De esos peligros no nos salva el orgullo, sino un coctel burbujeante de humor y humildad. La antigua palabra latina humilis deriva de humus, “tierra”. Significaba estar abajo, en un peldaño inferior del escalafón, sin privilegios ni pedigrí. No haber nacido arriba, arrogantes. El cristianismo dignificó el concepto, y en su imaginario se convirtió en la virtud opuesta a la soberbia: “Bienaventurados los humildes, pues ellos heredarán la tierra”. El cielo estará, después de todo, entre el barro. No olvidemos que el humus o mantillo, en términos geológicos, es la capa que enriquece la naturaleza, la fertiliza y la hace crecer. La humildad también puede ser fértil, como conciencia de la propia ignorancia, de nuestros desastres, tropiezos y tonterías, como apertura a aprender. Las limitaciones nos hacen humanos –otra palabra de la misma familia–. Nada germina en piedra sólida, mientras la tierra frágil alimenta el cultivo y la cultura.

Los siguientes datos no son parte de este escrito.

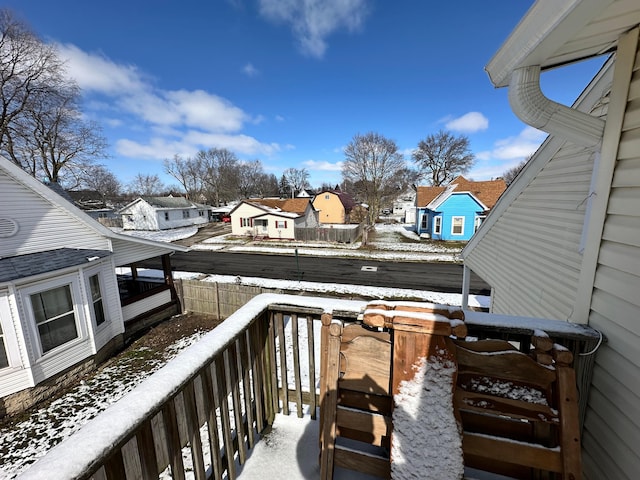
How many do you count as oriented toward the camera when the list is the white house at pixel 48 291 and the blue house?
1

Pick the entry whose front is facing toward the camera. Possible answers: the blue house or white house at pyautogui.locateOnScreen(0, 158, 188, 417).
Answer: the blue house

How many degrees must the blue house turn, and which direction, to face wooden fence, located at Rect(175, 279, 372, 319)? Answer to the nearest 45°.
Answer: approximately 45° to its right

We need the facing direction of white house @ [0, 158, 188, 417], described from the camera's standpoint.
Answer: facing away from the viewer and to the right of the viewer

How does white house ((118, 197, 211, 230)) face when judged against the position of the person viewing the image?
facing the viewer and to the left of the viewer

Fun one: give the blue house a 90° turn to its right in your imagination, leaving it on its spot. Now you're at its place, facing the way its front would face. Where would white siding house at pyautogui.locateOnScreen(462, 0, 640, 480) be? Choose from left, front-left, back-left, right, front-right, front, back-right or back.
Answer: left

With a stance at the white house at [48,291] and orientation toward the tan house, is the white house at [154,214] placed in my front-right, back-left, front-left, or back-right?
front-left

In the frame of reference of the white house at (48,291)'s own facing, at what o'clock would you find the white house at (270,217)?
the white house at (270,217) is roughly at 12 o'clock from the white house at (48,291).

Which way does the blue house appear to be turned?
toward the camera

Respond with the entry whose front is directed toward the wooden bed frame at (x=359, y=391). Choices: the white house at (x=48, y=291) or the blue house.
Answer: the blue house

En Indiana Jones y la última cruzada, el arqueólogo más carismático triunfa porque sabe que no es oro todo lo que reluce. Su misión consiste en encontrar el Grial antes que los nazis, para evitar que Hitler alcance gracias a él la vida eterna. Tras superar pruebas y trampas, llega al escondite donde un espectral caballero de la Primera Cruzada custodia el cáliz sagrado, escondido entre muchas copas falsas. Indy no se deja tentar por las orfebrerías suntuosas, incrustadas de joyas. Toma en sus manos la más modesta y susurra: “Es la copa de un carpintero”. “Has elegido sabiamente”, concluye el achacoso guerrero.
El filósofo Sócrates, adalid del conocimiento dialogante, solía derrotar a sus adversarios atribuyéndose un perfil bajo. Se presentaba como el más ignorante; iba descalzo a todas partes y bromeaba sobre su mayúscula fealdad; siendo maestro, se comportaba como un discípulo. Era alguien que tenía las dudas muy claras. Astutamente, prefería reconocer sus errores antes de que otros los exagerasen. Creía que el proceso de aprender desafía a la vanidad, que no se detiene a pensar porque está ocupada en alardear.
También en los relatos folclóricos y en los mitos acaban triunfando, tras un largo camino de aventuras y formación, las criaturas repudiadas. Los héroes al principio sufren burlas y desprecio, los llaman Bobo, Mudito, Cenicienta, Juan el Tonto o Patito Feo. Las historias protagonizadas por el personaje más joven y en apariencia más inepto ofrecen al niño –que se siente torpe frente al complejo mundo adulto– alivio a sus miedos, consuelo y esperanza.